Enunciado da tarefa:
Reproduza na íntegra o texto sobre insuficiência cardíaca com fração de ejeção preservada, sem mudar nenhuma palavra nem sinal.

Texto de origem:
>>>>>
Em decorrência do progressivo envelhecimento populacional, a ICFEP é responsável por cerca de 50% de todos os doentes internados com IC, assim como pelo aumento da prevalência desta condição, associado com a maior tendência de hipertensão arterial, diabetes e obesidade(FONAROW et al., 2007; MOUTINHO et al., 2008; OWAN et al., 2006; YANCY et al., 2006). No Brasil, também a ICFEP também demonstrou ter prevalência similar aos demais estudos da literatura, com Moutinho et al. (2008), demontrando esta condição em 64,2% dos idosos atendidos em comunidade com diagnóstico de IC e Goldraich et al. (2010), avaliando 721 internações consecutivas por IC descompensada em idosos, encontraram que 31% destes pacientes tinham FEVE preservada, com a disfunção diastólica identificada mais frequentemente, apresentando características clínicas preditivas como idade mais avançada, sexo feminino, etiologia não-isquêmica, fibrilação atrial crônica, anemia, pressão de pulso elevada e complexos QRS estreitos.
<<<<<
Itens fornecidos:
>>>>>
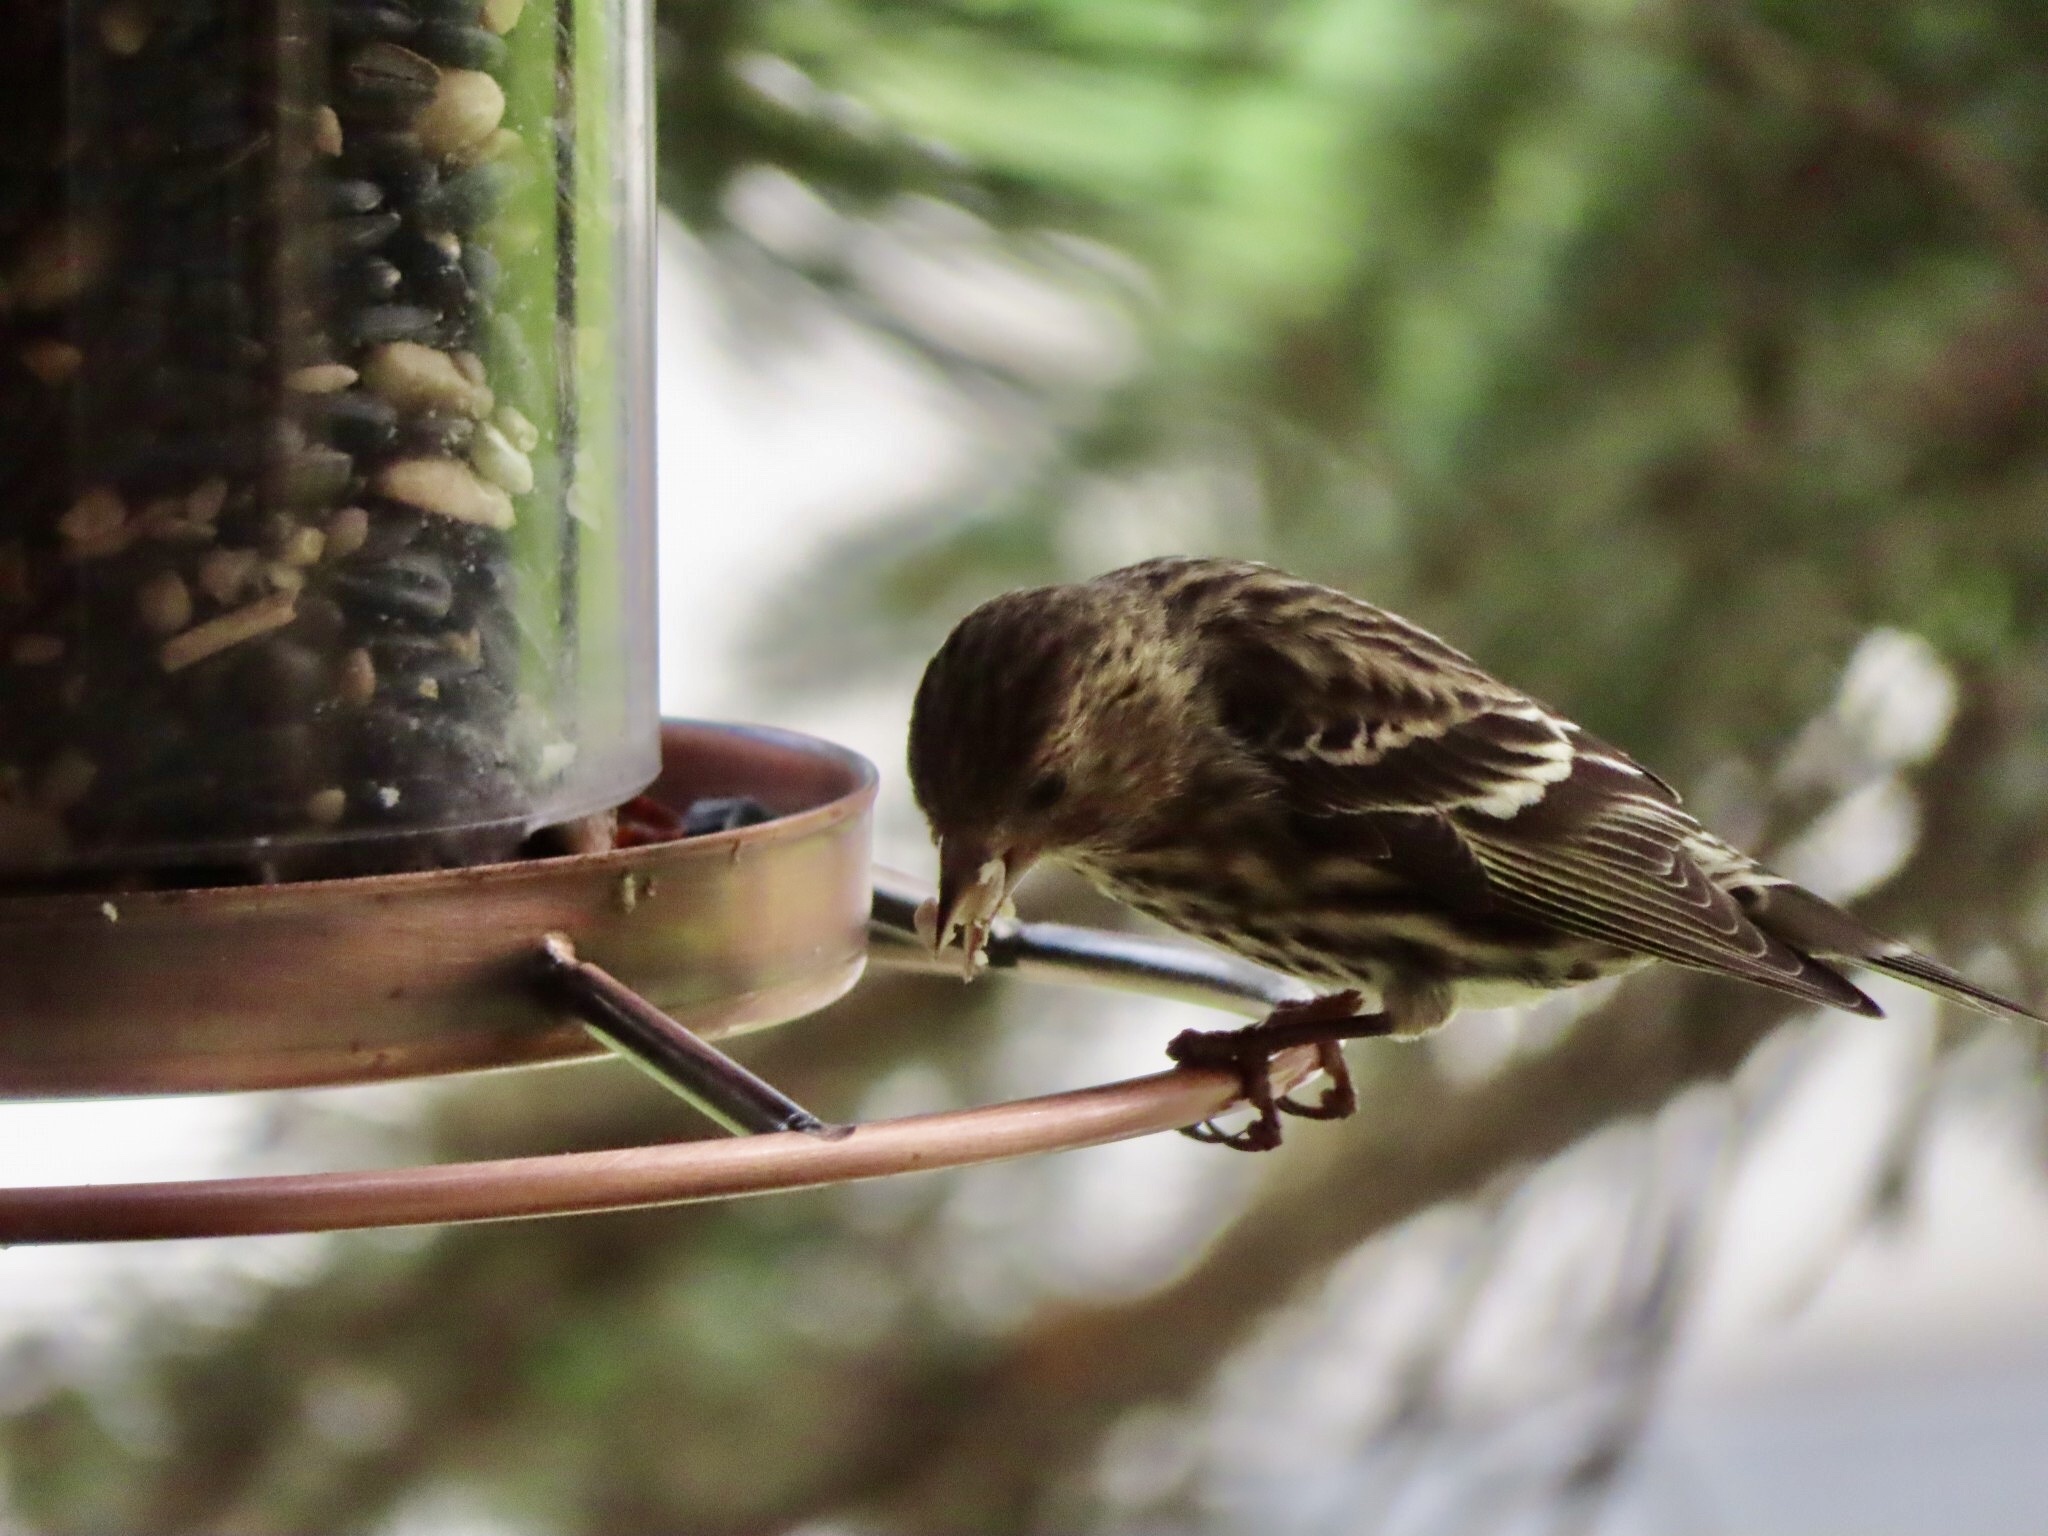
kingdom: Animalia
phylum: Chordata
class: Aves
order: Passeriformes
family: Fringillidae
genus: Spinus
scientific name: Spinus pinus
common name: Pine siskin
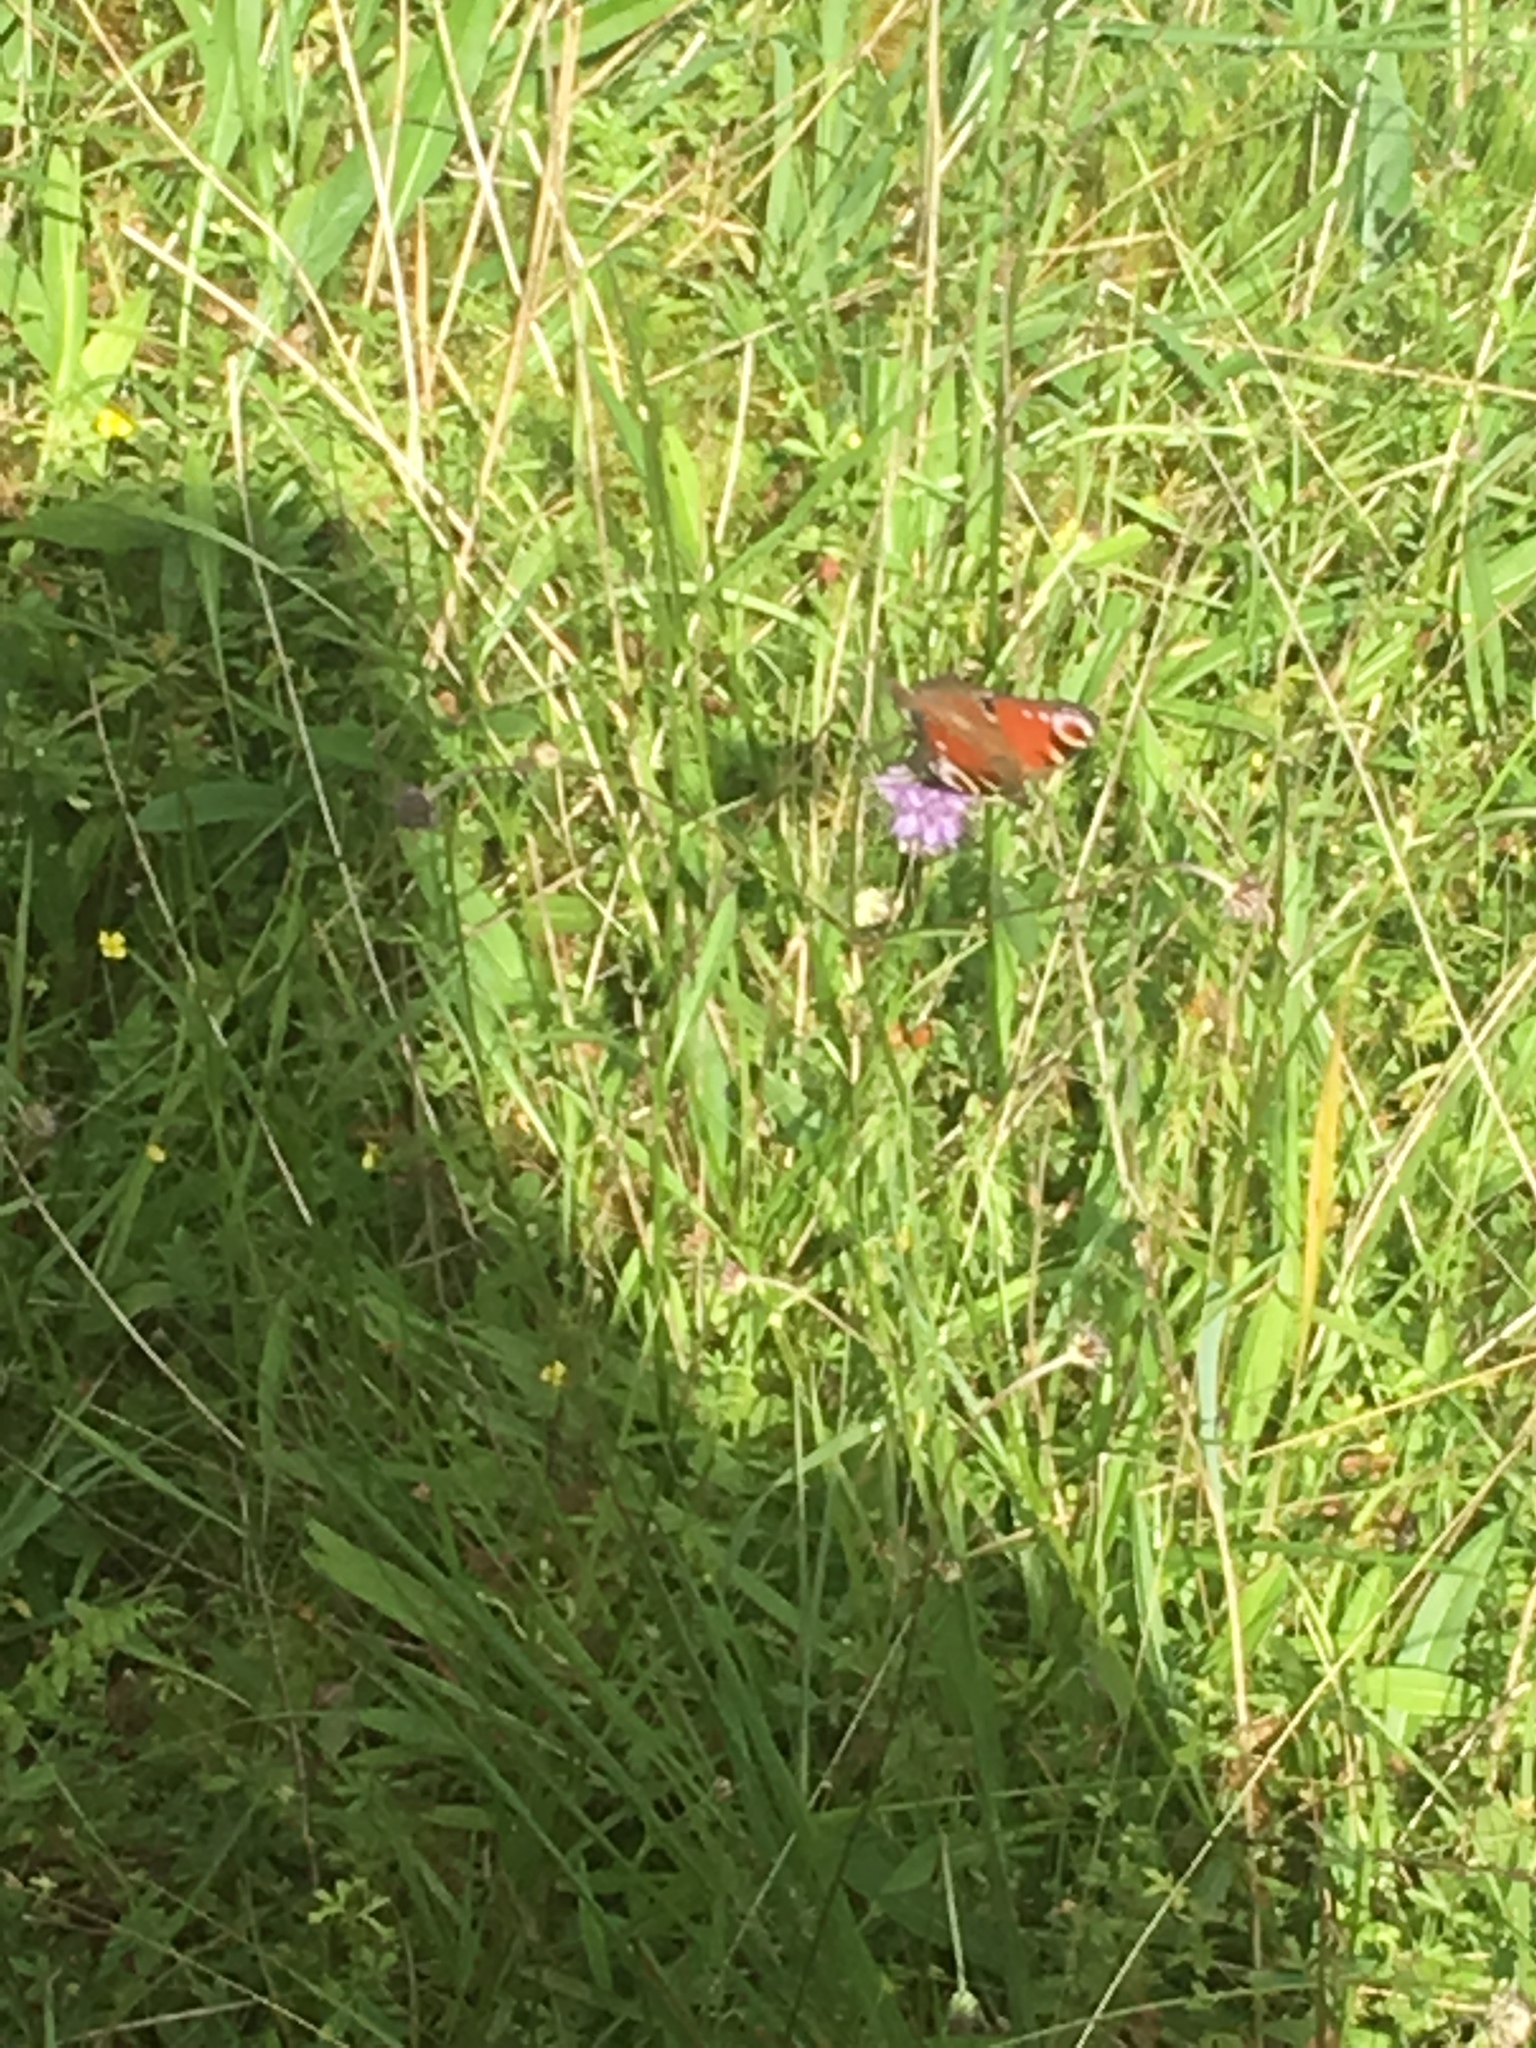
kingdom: Animalia
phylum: Arthropoda
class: Insecta
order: Lepidoptera
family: Nymphalidae
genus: Aglais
<<<<<
Resposta da tarefa:
Em decorrência do progressivo envelhecimento populacional, a ICFEP é responsável por cerca de 50% de todos os doentes internados com IC, assim como pelo aumento da prevalência desta condição, associado com a maior tendência de hipertensão arterial, diabetes e obesidade(FONAROW et al., 2007; MOUTINHO et al., 2008; OWAN et al., 2006; YANCY et al., 2006). No Brasil, também a ICFEP também demonstrou ter prevalência similar aos demais estudos da literatura, com Moutinho et al. (2008), demontrando esta condição em 64,2% dos idosos atendidos em comunidade com diagnóstico de IC e Goldraich et al. (2010), avaliando 721 internações consecutivas por IC descompensada em idosos, encontraram que 31% destes pacientes tinham FEVE preservada, com a disfunção diastólica identificada mais frequentemente, apresentando características clínicas preditivas como idade mais avançada, sexo feminino, etiologia não-isquêmica, fibrilação atrial crônica, anemia, pressão de pulso elevada e complexos QRS estreitos.